-- AUFGABEN --
A) Erkläre in ein bis drei Sätzen, warum es laut dem Ausgangstext über das Schreiben über die eigene Familie nichts rein Persönliches ist, die eigene Mutter in der Erinnerung am Leben zu erhalten.
B) Führe den Ausgangstext über das Schreiben über die eigene Familie an der Stelle weiter, an der er endet.
======== AUSGANGSTEXT ========
Es geht nicht darum, den Schmerz am Leben zu erhalten, sicher nicht! Aber es ist richtig, ich möchte diese Toten bei mir behalten, denn ich vermisse meinen Großvater, meine Großmutter, meine Mutter. Ich hatte eine schöne Kindheit, und doch habe ich sie verloren, und das Schreiben erhält sie am Leben. Und trotzdem ist das nichts rein Persönliches, dass ich meine Mutter in der Erinnerung am Leben erhalten will, denn jeder von uns hatte eine Mutter, Großeltern, eine Kindheit, und wer sehr subjektiv ist, erreicht irgendwann den Punkt, an dem er wieder objektiv wird. Ich habe das aus den Bildern Edvard Munchs gelernt: Er malt seine sterbende Schwester, und es ist sehr persönlich, sehr subjektiv, aber er geht so tief hinein, dass sich jeder darin wiedererkennen kann, wenn er sich darauf einlässt. Und das versuche ich zu bewerkstelligen: Auf eine Art über meine Familie zu schreiben, dass es zu Literatur wird.

Manchmal sind Sie dabei schonungslos. Etwa wenn Sie, in mehreren Ihrer Bücher, den Tod Ihrer Frau beschreiben.
======== GEZEIGTES MATERIAL ========
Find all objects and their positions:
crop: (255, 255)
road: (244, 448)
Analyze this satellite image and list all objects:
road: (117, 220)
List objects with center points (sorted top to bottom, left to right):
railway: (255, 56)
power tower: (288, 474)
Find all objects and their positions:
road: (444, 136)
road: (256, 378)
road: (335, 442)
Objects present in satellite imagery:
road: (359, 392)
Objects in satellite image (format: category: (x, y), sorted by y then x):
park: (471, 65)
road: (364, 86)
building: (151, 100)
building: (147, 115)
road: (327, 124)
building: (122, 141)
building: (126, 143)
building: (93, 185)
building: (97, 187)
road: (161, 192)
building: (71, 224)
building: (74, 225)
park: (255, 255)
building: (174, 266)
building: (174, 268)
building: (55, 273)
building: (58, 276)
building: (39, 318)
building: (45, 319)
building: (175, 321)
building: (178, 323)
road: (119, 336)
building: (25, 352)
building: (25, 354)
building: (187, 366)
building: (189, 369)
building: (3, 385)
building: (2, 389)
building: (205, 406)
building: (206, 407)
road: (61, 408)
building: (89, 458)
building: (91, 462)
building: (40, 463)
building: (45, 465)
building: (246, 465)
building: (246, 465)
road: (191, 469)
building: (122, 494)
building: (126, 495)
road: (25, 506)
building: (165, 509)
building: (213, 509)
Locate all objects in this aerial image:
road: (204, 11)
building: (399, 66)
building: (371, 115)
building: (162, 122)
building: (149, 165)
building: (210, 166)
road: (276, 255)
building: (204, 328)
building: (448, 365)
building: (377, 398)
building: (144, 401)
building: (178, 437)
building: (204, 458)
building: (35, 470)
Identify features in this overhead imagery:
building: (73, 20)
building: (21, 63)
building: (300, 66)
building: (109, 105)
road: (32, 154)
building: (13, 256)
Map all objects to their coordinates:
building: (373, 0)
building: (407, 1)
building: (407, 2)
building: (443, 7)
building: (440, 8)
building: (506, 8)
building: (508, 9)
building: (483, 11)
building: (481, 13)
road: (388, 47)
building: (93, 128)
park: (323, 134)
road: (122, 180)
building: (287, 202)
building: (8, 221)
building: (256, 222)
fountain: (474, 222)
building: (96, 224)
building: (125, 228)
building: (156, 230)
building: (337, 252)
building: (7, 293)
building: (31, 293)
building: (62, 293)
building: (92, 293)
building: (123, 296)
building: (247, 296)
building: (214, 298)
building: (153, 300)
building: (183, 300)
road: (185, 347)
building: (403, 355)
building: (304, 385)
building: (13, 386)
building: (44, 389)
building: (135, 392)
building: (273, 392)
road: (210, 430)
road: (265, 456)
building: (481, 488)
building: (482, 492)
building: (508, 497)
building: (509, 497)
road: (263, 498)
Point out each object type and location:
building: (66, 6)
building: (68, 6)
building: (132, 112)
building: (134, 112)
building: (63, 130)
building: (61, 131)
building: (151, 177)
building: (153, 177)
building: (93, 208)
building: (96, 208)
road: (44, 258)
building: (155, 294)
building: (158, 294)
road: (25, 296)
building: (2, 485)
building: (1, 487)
========
-- LÖSUNGEN --
A) Jeder von uns hatte eine Mutter, Großeltern und eine Kindheit. Außerdem erreicht, wer sehr subjektiv ist, irgendwann den Punkt, an dem er wieder objektiv wird.

B)
Es war schrecklich. Menschen fragen mich, wie ich nur darüber schreiben kann, aber tatsächlich war es noch viel schlimmer, denn ich habe darüber geschrieben, während sie im Sterben lag. Sie war bei mir zuhause, sie wollte zuhause sterben, und ich war im Nebenzimmer und habe darüber geschrieben. Wenn ich gefragt werde, wie ich so etwas nur tun kann, antworte ich: Weil ich Schriftsteller bin. Ich schreibe immer, unter jeder Bedingung. Das ist mein Beruf. Als ich zwei Kinder alleine großzog, habe ich geschrieben, wenn ich reiste, habe ich geschrieben, wenn ich mich stritt, habe ich geschrieben, ebenso, wenn ich jemanden verloren habe. Es ist eine Perversion, dass ich immer arbeiten muss.

Wie schreiben Sie denn?

Ich schreibe erstmal nur per Hand in meine Notizbücher. Dann korrigiere ich es und tippe es auf einer Schreibmaschine ab. Dann korrigiere ich es noch einmal und tippe es wieder auf einer Schreibmaschine ab. Ich merke sofort, wenn ein Autor sein Buch auf dem PC geschrieben hat. (lacht) Denn: Kein Mensch schreibt den gleichen schlechten Satz dreimal auf. Im PC würde er stehen bleiben, bei meinem Vorgehen wird er enttarnt und fliegt raus. Dann setze ich mich in den Zug nach Oslo und gebe das Manuskript meinem Verleger. Der sagt dann immer: ‚Tomas, Deine Manuskripte gehören ins Museum.‘ Und schickt es nach Indien, wo irgendein armer Teufel das in den PC tippt und zurücksendet. Und dann kann ich es weiterkorrigieren…

Es scheint in Ihrem Schreiben keine Grenze zwischen Fiktion und Autobiographie zu geben. Könnten Sie auch über rein fiktionale Dinge schreiben?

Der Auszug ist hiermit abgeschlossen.